500-09-028576-197
Bouchard, Bélanger, Baudouin
Appel d'un jugement de la Cour supérieure ayant rejeté un pourvoi en contrôle judiciaire à l'encontre d'un jugement du Tribunal des professions qui avait infirmé une décision du Conseil de discipline du Barreau du Québec. Rejeté.
L'appelant, un avocat qui a plaidé coupable à des infractions criminelles de nature sexuelle commises à l’endroit d’une enfant mineure, a fait l'objet d'une plainte discipline fondée sur l'article 149.1 du Code des professions (RLRQ, c. C-26) (C.prof.). Le Conseil de discipline du Barreau du Québec a conclu que ces infractions n'avaient pas de lien avec l'exercice de sa profession. Le Tribunal des professions a jugé que celui-ci avait erré en examinant la question uniquement en rapport avec les caractéristiques particulières de la pratique -- en droit des affaires -- de l'appelant. Il a déterminé que, pour établir l'existence ou l'inexistence du lien, il faut tenir compte plus généralement des «qualités essentielles à l'exercice de la profession d'avocat, indépendamment de la pratique spécifique du professionnel» et que ce dernier point ne devait être pris en considération qu'au stade de la détermination de la sanction. Il a conclu qu'il existait un lien entre les infractions pour lesquelles l'appelant avait plaidé coupable et les qualités essentielles à l'exercice de la profession d'avocat, dont celles d'auxiliaire de la justice et de défenseur et agent de promotion des droits et libertés de la personne. Appliquant la norme de la décision raisonnable, la Cour supérieure a rejeté le pourvoi en contrôle judiciaire de l'appelant après avoir conclu que l'interprétation donnée par le Tribunal des professions à l'article 149.1 C.prof. était compatible avec l'objectif général de la loi, qui est de protéger le public, de même qu'avec sa jurisprudence antérieure.

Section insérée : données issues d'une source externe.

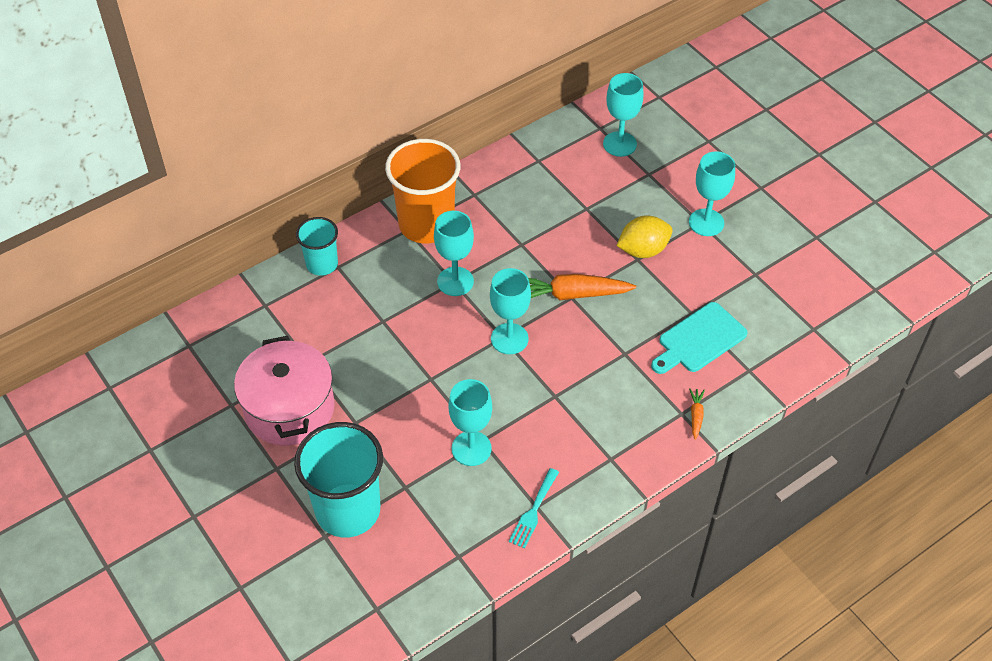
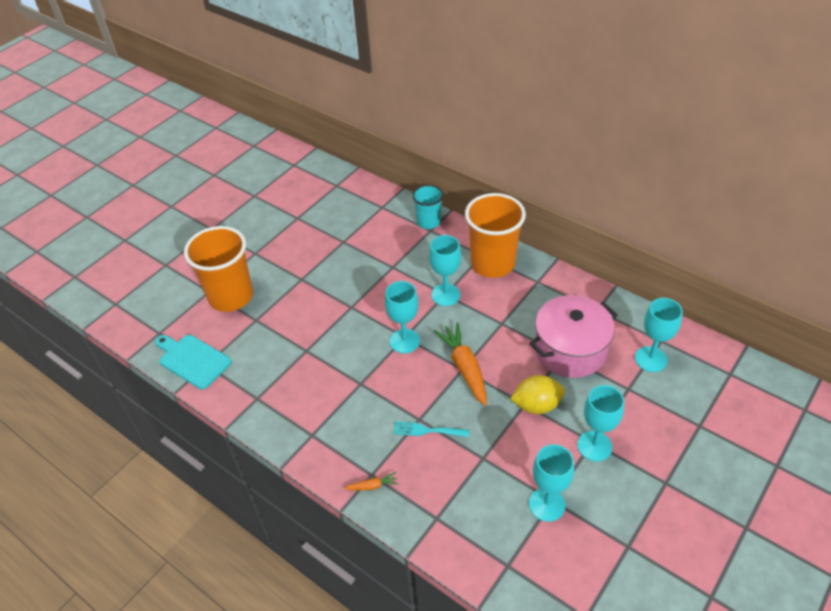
camera: 75 degrees right, 5 degrees down
pink pot [234,336,334,446] -> pink pot moved to [529,295,618,378]
turquoise cup [294,422,383,538] -> orange cup [184,226,253,312]
turquoise goblet [448,379,492,466] -> turquoise goblet moved to [529,444,574,522]
turquoise fork [509,468,559,549] -> turquoise fork moved to [393,421,469,437]
yellow lemon [616,215,673,258] -> yellow lemon turned 60 degrees counterclockwise [510,375,565,414]
turquoise cutting board [651,302,748,374] -> turquoise cutting board moved to [155,335,231,389]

Il n'y a pas lieu de faire droit à l'appel. Le législateur a doté le Tribunal des professions du «pouvoir d'intervention le plus vaste qui soit», à savoir celui de confirmer, modifier ou infirmer toute décision qui lui est soumise et de rendre la décision qui, à son jugement, aurait dû être rendue en premier lieu (art. 175 C.prof.). La Cour supérieure n'a pas commis d'erreur lorsqu'elle a écrit que ce dernier avait toute latitude pour modifier le test applicable en vertu de l'article 149.1 C.prof. dans la mesure où celui-ci demeurait dans le cadre de ce qui est raisonnable. Cet énoncé est conforme à l'arrêt rendu dans Commission des normes, de l'équité, de la santé et de la sécurité du travail c. Brevil (C.A., 2019-05-03), 2019 QCCA 796, SOQUIJ AZ-51593804, 2019EXP-1379, 2019EXPT-887. Il ne saurait être question d'empêcher un tribunal administratif spécialisé, à l'égard duquel la déférence est de mise, de changer d'orientation et de modifier un cadre d'analyse dans la mesure où celui-ci se justifie au regard de la norme de la décision raisonnable. En l'espèce, on ne peut affirmer que le Tribunal des professions a fait fi de sa jurisprudence antérieure. Il a au contraire soigneusement revu et discuté les décisions portées à son attention, a apporté les distinctions qui, selon lui, s'imposaient pour finalement élaborer, dans le cadre de l'application de l'article 149.1 C.prof., un test en 2 étapes qui a les attributs de la raisonnabilité. Le point de vue du Tribunal des professions se défend tout autant que celui de l'appelant. La Cour supérieure a eu raison de ne pas intervenir.